--- Provided records Enclosed Below ---
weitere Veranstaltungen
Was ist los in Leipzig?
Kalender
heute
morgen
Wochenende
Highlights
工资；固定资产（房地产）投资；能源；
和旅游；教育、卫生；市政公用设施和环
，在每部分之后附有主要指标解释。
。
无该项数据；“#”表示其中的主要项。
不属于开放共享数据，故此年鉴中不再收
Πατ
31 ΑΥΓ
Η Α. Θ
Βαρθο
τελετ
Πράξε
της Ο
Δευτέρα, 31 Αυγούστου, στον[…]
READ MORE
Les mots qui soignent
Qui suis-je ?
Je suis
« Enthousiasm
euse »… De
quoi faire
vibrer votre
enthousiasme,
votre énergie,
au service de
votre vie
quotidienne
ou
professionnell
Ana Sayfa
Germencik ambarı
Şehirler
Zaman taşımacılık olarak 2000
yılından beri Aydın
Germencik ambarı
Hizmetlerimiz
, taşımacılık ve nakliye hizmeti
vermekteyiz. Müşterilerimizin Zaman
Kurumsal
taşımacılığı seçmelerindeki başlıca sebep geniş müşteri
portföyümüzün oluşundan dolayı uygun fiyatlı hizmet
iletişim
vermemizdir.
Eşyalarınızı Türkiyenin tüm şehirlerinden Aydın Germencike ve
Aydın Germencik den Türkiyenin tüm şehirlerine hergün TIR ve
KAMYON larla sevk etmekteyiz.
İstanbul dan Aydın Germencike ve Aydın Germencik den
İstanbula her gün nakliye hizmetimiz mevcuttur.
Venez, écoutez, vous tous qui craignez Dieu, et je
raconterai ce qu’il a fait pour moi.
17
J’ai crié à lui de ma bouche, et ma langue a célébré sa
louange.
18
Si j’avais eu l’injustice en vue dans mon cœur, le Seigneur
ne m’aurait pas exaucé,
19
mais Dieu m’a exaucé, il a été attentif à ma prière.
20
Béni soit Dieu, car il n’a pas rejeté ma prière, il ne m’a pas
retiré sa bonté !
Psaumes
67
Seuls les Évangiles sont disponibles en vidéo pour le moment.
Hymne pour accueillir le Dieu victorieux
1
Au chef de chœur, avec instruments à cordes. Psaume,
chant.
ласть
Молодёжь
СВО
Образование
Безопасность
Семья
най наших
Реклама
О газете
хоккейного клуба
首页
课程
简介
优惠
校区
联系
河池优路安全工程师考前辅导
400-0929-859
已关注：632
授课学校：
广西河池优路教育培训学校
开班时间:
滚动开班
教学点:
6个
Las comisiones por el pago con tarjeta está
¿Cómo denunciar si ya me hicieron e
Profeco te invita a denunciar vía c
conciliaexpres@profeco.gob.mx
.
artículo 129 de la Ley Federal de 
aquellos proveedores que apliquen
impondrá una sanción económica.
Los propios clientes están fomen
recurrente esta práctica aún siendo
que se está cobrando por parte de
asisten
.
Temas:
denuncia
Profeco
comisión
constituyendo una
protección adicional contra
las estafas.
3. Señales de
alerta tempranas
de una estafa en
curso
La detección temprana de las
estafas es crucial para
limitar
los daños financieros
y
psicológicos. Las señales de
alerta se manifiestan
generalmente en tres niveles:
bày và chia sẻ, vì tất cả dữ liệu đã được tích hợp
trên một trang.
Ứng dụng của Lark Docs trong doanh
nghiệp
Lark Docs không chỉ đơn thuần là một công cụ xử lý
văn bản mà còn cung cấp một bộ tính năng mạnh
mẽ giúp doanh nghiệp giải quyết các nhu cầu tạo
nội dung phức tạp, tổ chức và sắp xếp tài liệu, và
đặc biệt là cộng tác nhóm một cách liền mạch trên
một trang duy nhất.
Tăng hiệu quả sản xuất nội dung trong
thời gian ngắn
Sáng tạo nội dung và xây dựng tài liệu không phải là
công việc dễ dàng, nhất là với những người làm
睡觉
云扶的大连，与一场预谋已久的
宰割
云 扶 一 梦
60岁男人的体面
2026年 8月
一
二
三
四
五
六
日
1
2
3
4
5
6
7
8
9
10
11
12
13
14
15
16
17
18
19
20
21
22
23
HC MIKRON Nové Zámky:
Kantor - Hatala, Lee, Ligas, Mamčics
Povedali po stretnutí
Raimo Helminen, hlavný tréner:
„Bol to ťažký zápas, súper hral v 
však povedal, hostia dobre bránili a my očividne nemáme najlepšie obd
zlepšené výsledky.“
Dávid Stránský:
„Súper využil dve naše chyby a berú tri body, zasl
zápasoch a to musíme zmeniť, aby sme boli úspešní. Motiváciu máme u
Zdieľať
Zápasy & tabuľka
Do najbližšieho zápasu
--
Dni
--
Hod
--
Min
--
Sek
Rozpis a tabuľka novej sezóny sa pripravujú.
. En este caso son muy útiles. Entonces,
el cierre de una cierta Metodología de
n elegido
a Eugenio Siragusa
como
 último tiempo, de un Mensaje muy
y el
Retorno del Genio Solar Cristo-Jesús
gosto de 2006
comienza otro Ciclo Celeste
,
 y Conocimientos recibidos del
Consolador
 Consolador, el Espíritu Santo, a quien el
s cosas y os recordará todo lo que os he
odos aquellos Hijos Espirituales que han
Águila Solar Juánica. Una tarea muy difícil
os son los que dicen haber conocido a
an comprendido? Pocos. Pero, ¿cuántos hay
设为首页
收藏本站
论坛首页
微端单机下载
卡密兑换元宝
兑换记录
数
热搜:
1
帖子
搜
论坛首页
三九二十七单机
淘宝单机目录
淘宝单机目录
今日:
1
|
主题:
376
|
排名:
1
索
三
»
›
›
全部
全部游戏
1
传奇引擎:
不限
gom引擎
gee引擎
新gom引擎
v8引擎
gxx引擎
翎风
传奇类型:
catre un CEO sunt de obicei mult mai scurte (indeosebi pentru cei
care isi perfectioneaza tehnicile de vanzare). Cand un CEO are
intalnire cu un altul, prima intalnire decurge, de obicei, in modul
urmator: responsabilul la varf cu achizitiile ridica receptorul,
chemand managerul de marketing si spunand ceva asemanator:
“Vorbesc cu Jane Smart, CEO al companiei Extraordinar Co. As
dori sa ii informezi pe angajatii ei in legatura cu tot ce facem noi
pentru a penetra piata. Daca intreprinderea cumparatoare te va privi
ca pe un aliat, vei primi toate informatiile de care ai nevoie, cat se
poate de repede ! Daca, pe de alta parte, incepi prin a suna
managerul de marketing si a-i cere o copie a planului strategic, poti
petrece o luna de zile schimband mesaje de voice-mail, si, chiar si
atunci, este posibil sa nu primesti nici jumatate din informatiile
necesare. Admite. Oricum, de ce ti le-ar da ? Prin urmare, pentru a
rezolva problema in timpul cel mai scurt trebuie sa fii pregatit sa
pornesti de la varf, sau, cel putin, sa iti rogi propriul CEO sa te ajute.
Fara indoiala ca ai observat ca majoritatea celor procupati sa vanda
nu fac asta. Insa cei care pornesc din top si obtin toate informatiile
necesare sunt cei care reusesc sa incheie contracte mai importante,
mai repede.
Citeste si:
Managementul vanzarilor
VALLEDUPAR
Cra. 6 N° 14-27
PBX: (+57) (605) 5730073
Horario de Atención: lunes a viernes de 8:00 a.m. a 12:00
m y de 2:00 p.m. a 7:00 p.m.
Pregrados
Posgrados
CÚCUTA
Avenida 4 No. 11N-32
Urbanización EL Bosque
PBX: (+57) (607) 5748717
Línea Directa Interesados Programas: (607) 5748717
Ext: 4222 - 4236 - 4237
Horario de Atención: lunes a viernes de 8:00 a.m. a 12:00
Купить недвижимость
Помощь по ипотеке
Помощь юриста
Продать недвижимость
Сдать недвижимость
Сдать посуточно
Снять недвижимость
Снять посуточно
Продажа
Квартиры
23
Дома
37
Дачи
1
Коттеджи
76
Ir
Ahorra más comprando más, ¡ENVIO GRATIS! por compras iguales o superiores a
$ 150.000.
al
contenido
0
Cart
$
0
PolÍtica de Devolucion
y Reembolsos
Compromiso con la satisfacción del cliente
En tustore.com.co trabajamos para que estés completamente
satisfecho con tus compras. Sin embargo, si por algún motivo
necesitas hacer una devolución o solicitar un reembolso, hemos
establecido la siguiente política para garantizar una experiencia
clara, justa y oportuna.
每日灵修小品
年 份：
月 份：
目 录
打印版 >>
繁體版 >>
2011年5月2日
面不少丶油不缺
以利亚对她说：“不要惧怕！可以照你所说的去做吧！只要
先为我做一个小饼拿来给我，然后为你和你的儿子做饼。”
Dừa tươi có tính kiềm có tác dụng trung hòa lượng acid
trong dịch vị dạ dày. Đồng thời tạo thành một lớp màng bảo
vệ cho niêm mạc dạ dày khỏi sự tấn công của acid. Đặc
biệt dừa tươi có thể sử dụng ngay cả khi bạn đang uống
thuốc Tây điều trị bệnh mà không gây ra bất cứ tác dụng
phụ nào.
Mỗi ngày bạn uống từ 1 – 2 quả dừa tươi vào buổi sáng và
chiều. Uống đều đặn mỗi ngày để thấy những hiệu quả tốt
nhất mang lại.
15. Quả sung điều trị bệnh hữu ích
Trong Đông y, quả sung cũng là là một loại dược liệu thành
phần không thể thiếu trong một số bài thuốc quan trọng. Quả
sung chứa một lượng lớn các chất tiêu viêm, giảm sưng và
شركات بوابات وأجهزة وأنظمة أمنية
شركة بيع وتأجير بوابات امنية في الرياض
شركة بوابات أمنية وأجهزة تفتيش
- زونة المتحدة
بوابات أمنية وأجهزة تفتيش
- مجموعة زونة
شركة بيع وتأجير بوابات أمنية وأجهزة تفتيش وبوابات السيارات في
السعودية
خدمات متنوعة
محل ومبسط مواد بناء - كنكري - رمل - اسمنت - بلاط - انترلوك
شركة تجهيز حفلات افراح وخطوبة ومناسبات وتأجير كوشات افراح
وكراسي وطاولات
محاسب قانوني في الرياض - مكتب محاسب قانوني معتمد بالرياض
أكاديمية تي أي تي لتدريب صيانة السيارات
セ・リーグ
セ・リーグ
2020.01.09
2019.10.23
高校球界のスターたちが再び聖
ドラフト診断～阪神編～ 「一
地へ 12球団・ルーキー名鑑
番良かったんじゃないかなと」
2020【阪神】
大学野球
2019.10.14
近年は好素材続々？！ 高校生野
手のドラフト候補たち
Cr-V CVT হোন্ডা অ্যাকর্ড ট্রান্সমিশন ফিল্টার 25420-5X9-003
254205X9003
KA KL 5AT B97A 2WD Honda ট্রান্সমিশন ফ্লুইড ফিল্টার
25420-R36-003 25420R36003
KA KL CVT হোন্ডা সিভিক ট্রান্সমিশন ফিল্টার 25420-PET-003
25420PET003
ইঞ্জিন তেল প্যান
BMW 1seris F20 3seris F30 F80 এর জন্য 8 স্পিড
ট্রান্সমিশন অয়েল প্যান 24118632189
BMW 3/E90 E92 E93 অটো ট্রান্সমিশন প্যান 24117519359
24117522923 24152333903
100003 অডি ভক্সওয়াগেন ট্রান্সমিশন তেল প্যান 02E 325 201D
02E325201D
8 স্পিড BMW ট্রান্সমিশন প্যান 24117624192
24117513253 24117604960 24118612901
--- End of Enclosed Provided records ---
» **Work required**
In the listing above, locate the line containing "Cra. 6 N° 14-27" and the line containing "Ext: 4222 - 4236 - 4237". Transcribe those two lines and everything between them, exactly as written.

» **Exercise solution**
Cra. 6 N° 14-27
PBX: (+57) (605) 5730073
Horario de Atención: lunes a viernes de 8:00 a.m. a 12:00
m y de 2:00 p.m. a 7:00 p.m.
Pregrados
Posgrados
CÚCUTA
Avenida 4 No. 11N-32
Urbanización EL Bosque
PBX: (+57) (607) 5748717
Línea Directa Interesados Programas: (607) 5748717
Ext: 4222 - 4236 - 4237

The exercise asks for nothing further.